I wanted to see what would happen if the 'agents' from Axelrod's competition played against humans. The format of the game is quite simple. There are a number of 'players', each with a different strategy. For example, one is the same as the 'tit-for-tat' agent which won Axelrod's competition. There are a number of others based on examples in the book, plus one that I designed myself (titfortatendgame) which tries to improve on tit-for-tat's performance. The tournament is in a round-robin format, where each player plays each other player once. Each game comprises approximately 12 rounds. The exact number may be slightly more or less. This random element is to eliminate end-game effects: where a player waits until the last round before defecting. The 'titfortatendgame' player tries to get around this by employing a similar random element to decide when to start defecting. Because the number of rounds played will vary by each player, the scores for each player are based on the average score for each round.
Defecting can be considered equivalent to confessing in the classic prisoner's dilemma scenario, or reneging in a cartel.
The scores are allocated as follows:
- If both players defect, each recieves the Punishment for mutual defection of 1 point.
- If both players co-operate they recieve the Reward for mutual co-operation of 3 points.
- If one player defects and the other co-operates, one recieves the Temptation to defect of 5 points whereas the other recieves nothing: the Sucker's payoff.
The average score for the game is shown next to each player's history of moves. The moves are colour-coded according to whether the player defected or co-operated.
The agents in the game have access to exactly the same information as the human playing. This means they only know that the game will be approximately 12 rounds, and they cannot see the other player's move before they make their own.
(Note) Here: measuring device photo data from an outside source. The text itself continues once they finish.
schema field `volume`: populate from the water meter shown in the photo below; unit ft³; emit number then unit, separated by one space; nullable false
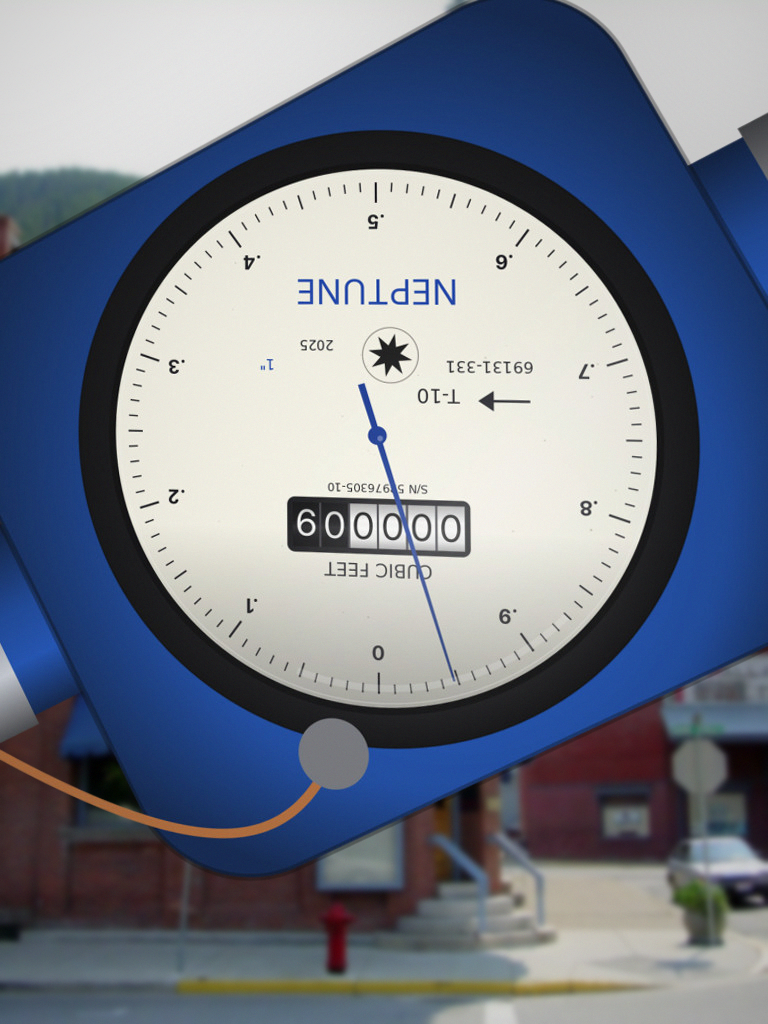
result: 8.95 ft³
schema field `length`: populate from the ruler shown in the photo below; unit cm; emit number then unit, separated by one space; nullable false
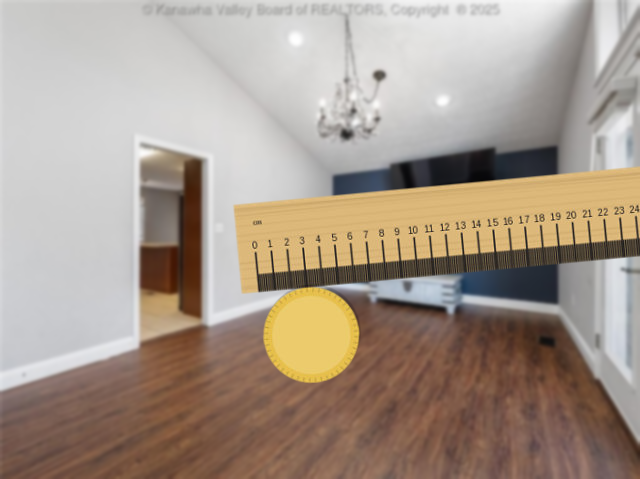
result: 6 cm
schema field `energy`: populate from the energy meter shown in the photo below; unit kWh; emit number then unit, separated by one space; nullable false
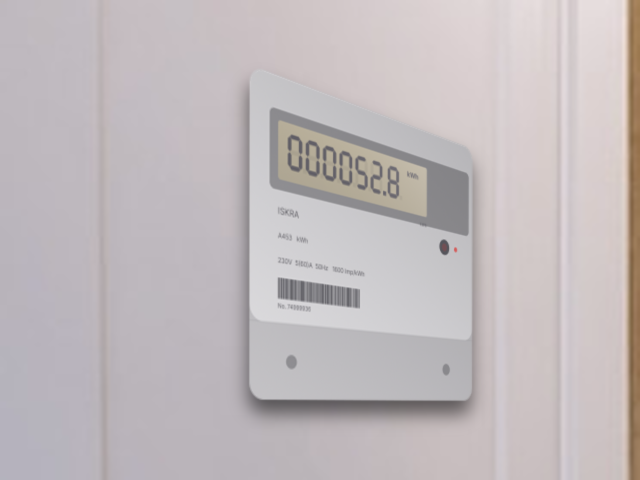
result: 52.8 kWh
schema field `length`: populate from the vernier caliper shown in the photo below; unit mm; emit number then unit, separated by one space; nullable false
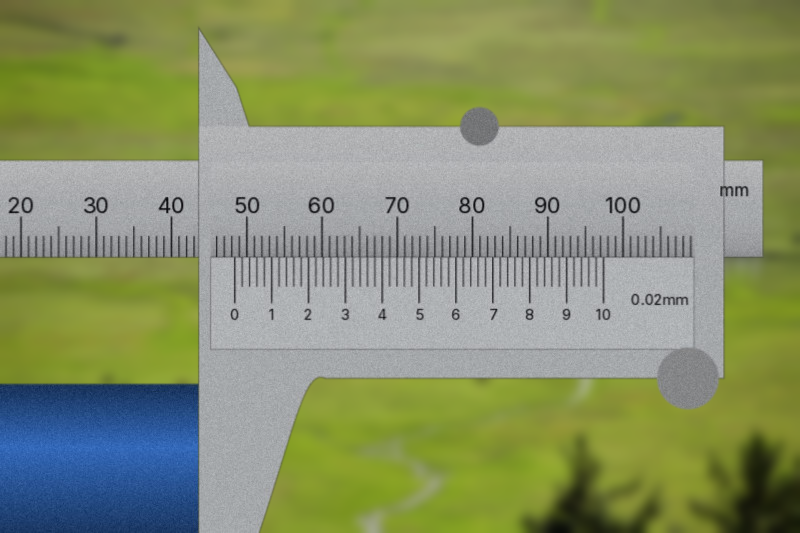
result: 48.4 mm
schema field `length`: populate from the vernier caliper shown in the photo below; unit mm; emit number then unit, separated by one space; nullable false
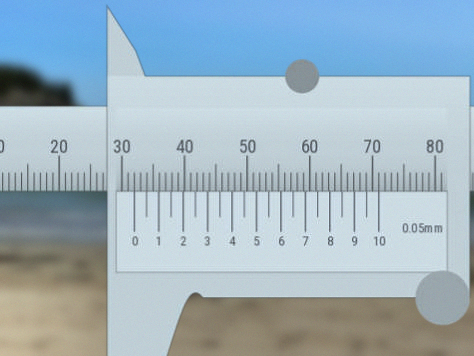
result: 32.0 mm
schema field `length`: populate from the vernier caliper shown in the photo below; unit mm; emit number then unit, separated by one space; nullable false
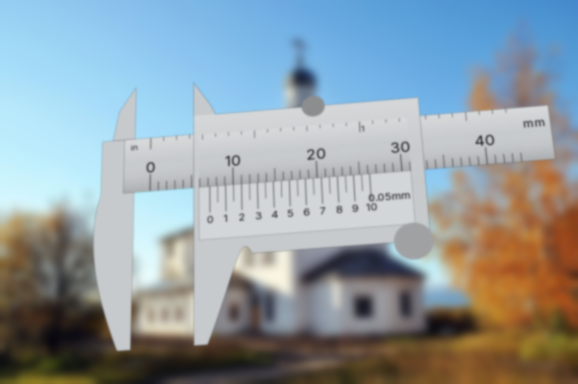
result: 7.2 mm
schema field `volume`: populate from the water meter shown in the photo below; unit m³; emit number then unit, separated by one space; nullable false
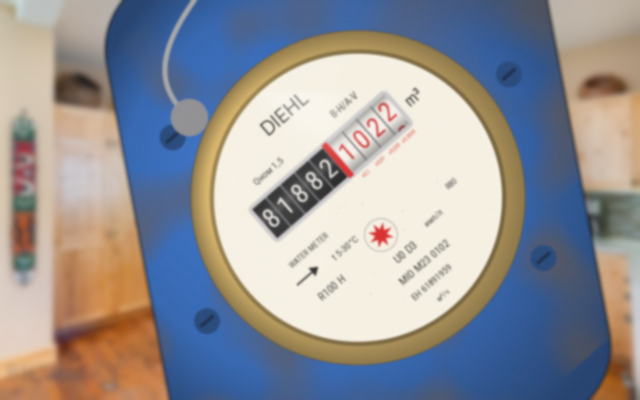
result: 81882.1022 m³
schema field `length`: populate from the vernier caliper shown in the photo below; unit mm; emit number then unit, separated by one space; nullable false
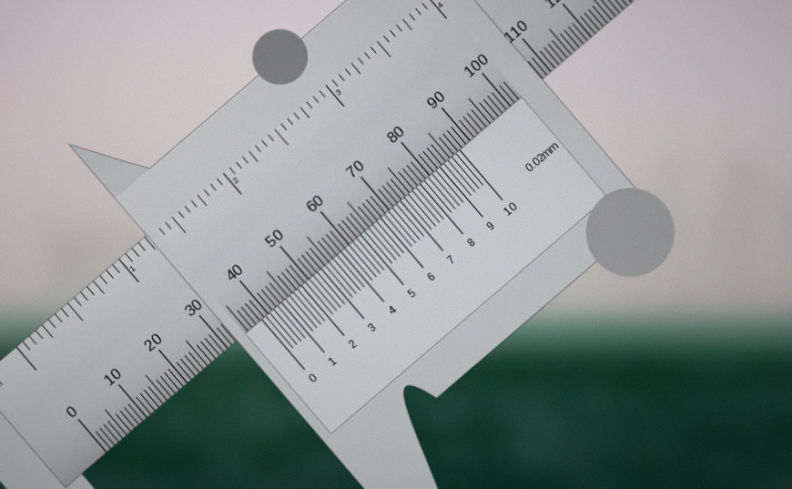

After each game played by the human, you will see who the opponent was, and they will then play against all of the other players. Of course, being computer programs, they can do this virtually instantly, so all of the games will be displayed at once. The league table of scores will then be updated and displayed.
Tips: Your aim is not to beat the player, but to manage an average score higher than the other players. Often this will mean having an equal score to your opponent. The human has a big advantage over the agents, as they never vary their strategies. You can start to recognise who you are playing against and adjust accordingly. For example, if you're playing against random there is no point in trying a rational strategy like tit for tat. The best things is to just defect every time. You won't get punished for it. But if you're playing tit-for-tat, defecting early will lead you to be punished. You may end up scoring more than that player, but other players will score higher by cooperating.